Considering the uncertainty linked to the current crisis with the Coronavirus pandemic, the Management Board will be submitting a proposal at the General Shareholders’ Meeting on 12 June 2020 to not pay out any dividends for 2019 in order to safeguard the Group’s financing capacity if the crisis was to continue. The Management Board reserves the option to exceptionally convene a General Meeting during the third quarter of 2020 to potentially decide on paying out an exceptional dividend.

ADDITIONAL INFORMATION

The consolidated financial statements for 2019 were approved by the Management Board on 20 March 2020 and checked and controlled by the Supervisory Board during its meeting on 27 March 2020. The statutory auditors have completed the audit procedures on the consolidated accounts. The certification report will be issued once the necessary procedures have been finalized for publishing the full-year financial report.

NEXT DATES

  • 2019 annual financial report on 24 April 2020 (after close of trading)
  • 2020 first-quarter net sales on 29 May 2020 (after close of trading)

ADLPartner in brief

With its extensive cross-channel marketing track record and deep data expertise, the ADLPartner Group designs, markets and implements customer relationship management and loyalty services on its own behalf or for its partners (banks, retailers, services, e-commerce, etc.) across all distribution channels. Operating under the ADLPerformance brand, the Group works with 50% of the companies from the CAC 40 and large numbers of mid-market firms. The ADLPartner Group recorded net sales of €139m in 2019 and employs more than 400 people.
ADLPartner is listed on the regulated market Euronext Paris – Compartment C.
ISIN: FR0000062978–ALP - Bloomberg: ALP:FP – Reuters: ALDP.PA
www.adlperformance.com

CONTACTS


ADLPartner

Investor Relations & Financial Information
Tel: +33 (0)1 41 58 72 03
relations.investisseurs@adlpartner.fr

 

Calyptus

Cyril Combe
Tel: +33 (0)1 53 65 68 68
adlpartner@calyptus.net

 





1 Net asset value represents the amount of equity plus the discounted value of future net revenues generated by the active open-ended subscription portfolio.
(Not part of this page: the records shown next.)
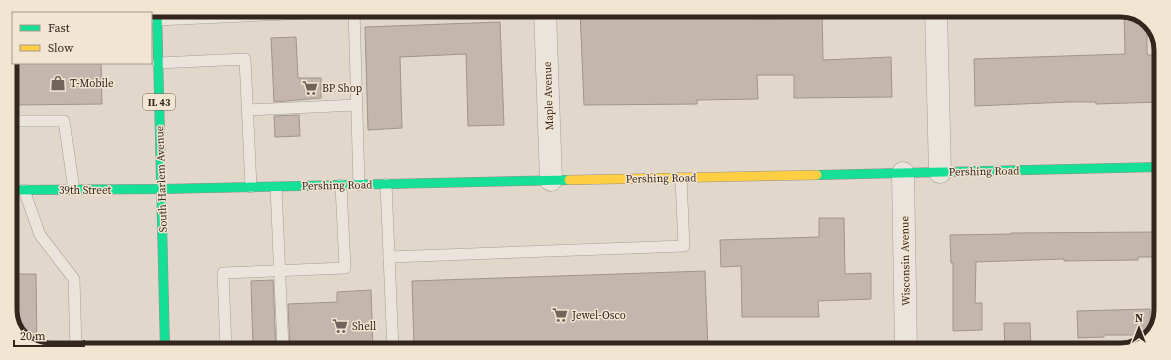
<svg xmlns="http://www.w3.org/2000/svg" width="1171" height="360" viewBox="0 0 1171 360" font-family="'Source Serif 4',serif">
	<rect width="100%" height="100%" fill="#e1d8cb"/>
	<g fill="#c4b6ac" stroke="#a1948b">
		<path d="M580,11H754L755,19L800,18L799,11H822L823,60L891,57L892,97L794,98V75H757L758,99L697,100V104L584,105Z"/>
		<path d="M1124,11H1132L1147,21V55H1161V102L1096,104V102H1068L975,106L974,59L1125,54Z"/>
		<path d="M500,22L504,125L468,126L466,54L400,57L402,128L368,130L365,27Z"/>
		<path d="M296,37L298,78H321V98L274,102L271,38Z"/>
		<path d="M14,63H101L102,104L14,105Z"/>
		<path d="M299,115L300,136L275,137L274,116Z"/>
		<path d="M819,218H844L845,274L871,273V299L818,301L819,317H742L741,266L721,267L720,240L819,237Z"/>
		<path d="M1160,232V257H1138V260L1064,261V259L976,262L975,303H982V330L953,331V263H951L950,235L1011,234V233Z"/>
		<path d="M705,271L708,349H414L412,281Z"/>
		<path d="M10,274H36L37,347L18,335L10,313Z"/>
		<path d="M273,280L276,349H253L251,281Z"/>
		<path d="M371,290L373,349H290L288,304L337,302V292Z"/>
		<path d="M1150,309V335H1104V337L1078,338L1077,311Z"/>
		<path d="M1004,323H1030L1031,349L1005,350Z"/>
	</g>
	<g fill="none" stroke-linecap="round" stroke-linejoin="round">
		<defs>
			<g id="lane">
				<path d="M354,10L359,185"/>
				<path d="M157,20L354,11"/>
				<path d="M158,63L245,59L251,187"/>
				<path d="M247,110L356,105"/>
				<path d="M10,121H64L74,190"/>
				<path d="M386,184L393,349"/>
				<path d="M276,187L283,349"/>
				<path d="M24,190L40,235L74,279L76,349"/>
				<path d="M389,257L684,246L681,178"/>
				<path d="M226,349L223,273L345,268L341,185"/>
			</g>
			<g id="street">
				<path d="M545,11L551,180"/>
				<path d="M936,11L940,172"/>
				<path d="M903,173L906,350"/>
			</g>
			<g id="fast">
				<path d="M157,10L165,349"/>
				<path d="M817,175L1160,167"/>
				<path d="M10,190L161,189L569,180"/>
			</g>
			<path id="slow" d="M569,180L817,175"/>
		</defs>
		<use href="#lane" stroke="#a69d95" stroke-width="12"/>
		<use href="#street" stroke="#a69d95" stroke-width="23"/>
		<use href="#fast" stroke="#968d84" stroke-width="10"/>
		<use href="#slow" stroke="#968d84" stroke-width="10"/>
		<use href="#lane" stroke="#eae4dd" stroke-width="11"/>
		<use href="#street" stroke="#eae4dd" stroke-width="22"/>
		<use href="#fast" stroke="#16e098" stroke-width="9"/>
		<use href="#slow" stroke="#ffcf43" stroke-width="9"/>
	</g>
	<defs>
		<symbol id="shop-bare" viewBox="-9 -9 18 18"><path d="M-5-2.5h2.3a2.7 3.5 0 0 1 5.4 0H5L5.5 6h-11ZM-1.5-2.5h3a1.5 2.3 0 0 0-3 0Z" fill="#70645b" stroke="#f2e5d1" stroke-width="2.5" paint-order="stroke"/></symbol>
		<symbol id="supermarket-bare" viewBox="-9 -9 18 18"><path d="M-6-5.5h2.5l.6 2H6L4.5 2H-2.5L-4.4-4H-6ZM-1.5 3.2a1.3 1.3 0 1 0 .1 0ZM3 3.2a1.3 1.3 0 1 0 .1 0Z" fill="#70645b" stroke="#f2e5d1" stroke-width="2.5" paint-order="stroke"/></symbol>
	</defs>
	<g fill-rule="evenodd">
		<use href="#shop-bare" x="47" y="72" width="22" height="22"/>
		<use href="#supermarket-bare" x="299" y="77" width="22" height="22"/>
		<use href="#supermarket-bare" x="549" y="304" width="22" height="22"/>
		<use href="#supermarket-bare" x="329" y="315" width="22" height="22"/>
	</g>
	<g text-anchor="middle" stroke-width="3" stroke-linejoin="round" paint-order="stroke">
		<rect fill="#f2e5d1" stroke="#6c5f54" stroke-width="1" x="143" y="94" width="32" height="16" rx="3"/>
		<g font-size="10" font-weight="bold" fill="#33261e">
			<text x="159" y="106">IL 43</text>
		</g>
		<g font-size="11" fill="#33261e" stroke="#f2e5d1" text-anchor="start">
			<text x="70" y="87">T-Mobile</text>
			<text x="322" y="92">BP Shop</text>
			<text x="572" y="319">Jewel-Osco</text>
			<text x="352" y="330">Shell</text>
		</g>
		<g font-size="11" fill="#33261e" stroke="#f2e5d1">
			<text transform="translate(548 96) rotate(-92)" y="4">Maple Avenue</text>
			<text transform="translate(984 171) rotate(-1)" y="4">Pershing Road</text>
			<text transform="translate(661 178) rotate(-1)" y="4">Pershing Road</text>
			<text transform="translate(161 179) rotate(-92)" y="4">South Harlem Avenue</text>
			<text transform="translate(337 185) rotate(-1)" y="4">Pershing Road</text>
			<text x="85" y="194">39th Street</text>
			<text transform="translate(905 261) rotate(-91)" y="4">Wisconsin Avenue</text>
		</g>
	</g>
	<path d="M0 0H1171V360H0ZM50 17H1121A33 33 0 0 1 1154 50V310A33 33 0 0 1 1121 343H50A33 33 0 0 1 17 310V50A33 33 0 0 1 50 17Z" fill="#f2e5d1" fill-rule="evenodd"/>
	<path fill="none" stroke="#33261e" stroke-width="5" d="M50 17H1121A33 33 0 0 1 1154 50V310A33 33 0 0 1 1121 343H50A33 33 0 0 1 17 310V50A33 33 0 0 1 50 17Z"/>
	<rect x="12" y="12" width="140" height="52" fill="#f2e5d1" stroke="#a69989"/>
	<rect x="20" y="25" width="20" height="6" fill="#16e098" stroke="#a69989"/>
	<text x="48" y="32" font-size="12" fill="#33261e">Fast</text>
	<rect x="20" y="45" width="20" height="6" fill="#ffcf43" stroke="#a69989"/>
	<text x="48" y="52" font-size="12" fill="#33261e">Slow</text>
	<g transform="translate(1139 328)" stroke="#f2e5d1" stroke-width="3" paint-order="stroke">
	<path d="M0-3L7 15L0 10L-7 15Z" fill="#33261e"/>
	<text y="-6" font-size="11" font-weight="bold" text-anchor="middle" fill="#33261e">N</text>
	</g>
	<path d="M14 340v6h70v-6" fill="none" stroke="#33261e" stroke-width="2"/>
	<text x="20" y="340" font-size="12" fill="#33261e" stroke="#f2e5d1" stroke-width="3" paint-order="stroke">20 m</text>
</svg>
It does not include the portfolio of insurance policies.

2 Net sales (determined in line with the French professional status for subscription sales) only include the amount of remuneration paid by magazine publishers; for subscription sales, net sales therefore correspond to a gross margin, deducting the cost of magazines sold from the amount of sales recorded. For acquisition and management commissions linked to sales of insurance policies, net sales comprise current and future commissions issued, acquired by the accounting reporting date, net of cancellations.

3 Gross sales volume represents the value of subscriptions and other products sold. It is equal to net sales for the insurance business.